Published Humanitas, Volume VIII, No. 1, 1995

American academia is generally not friendly to systematic and “technical” philosophy. Although American intellectual culture has produced thinkers of international stature, it typically tries to get by with theoretical generalities. A lack of philosophical discipline, depth and continuity accounts for the ease with which inferior doctrines get their time in the sun.

The theory of knowledge has long seemed to American intellectuals an especially unappealing and arduous subject, but in recent years the winds of fashion have created a surge of interest in “epistemology.” That surge has produced criticisms of teleology, structure, doctrine, system, etc., which are seen as representing “violence,” tyrannical power, exhaustion, false security, or other denials of life. Sometimes these critiques have been salutary counters to rationalism, the disingenuous certainty of dogmatism and other evasions of real existence.
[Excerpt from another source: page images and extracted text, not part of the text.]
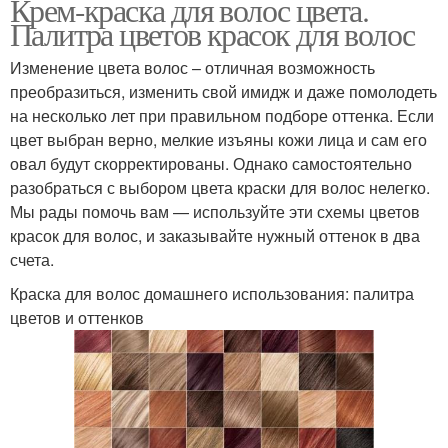
Крем-краска для волос цвета.
Палитра цветов красок для волос
Изменение цвета волос – отличная возможность
преобразиться, изменить свой имидж и даже помолодеть
на несколько лет при правильном подборе оттенка. Если
цвет выбран верно, мелкие изъяны кожи лица и сам его
овал будут скорректированы. Однако самостоятельно
разобраться с выбором цвета краски для волос нелегко.
Мы рады помочь вам — используйте эти схемы цветов
красок для волос, и заказывайте нужный оттенок в два
счета.
Краска для волос домашнего использования: палитра
цветов и оттенков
More often they have been ideologically in- flamed and themselves blatant examples of the mentioned dangers. Frequently extreme and indiscriminate in their opposition to intellectual structure, they have brought to new heights the old resistance to philosophical discipline of any kind. Because so much of the recent epistemological writing has been abstruse, esoteric, lingoistic and distant from concrete life, it has at the same time fed the traditional American disdain for “philosophical abstractions.”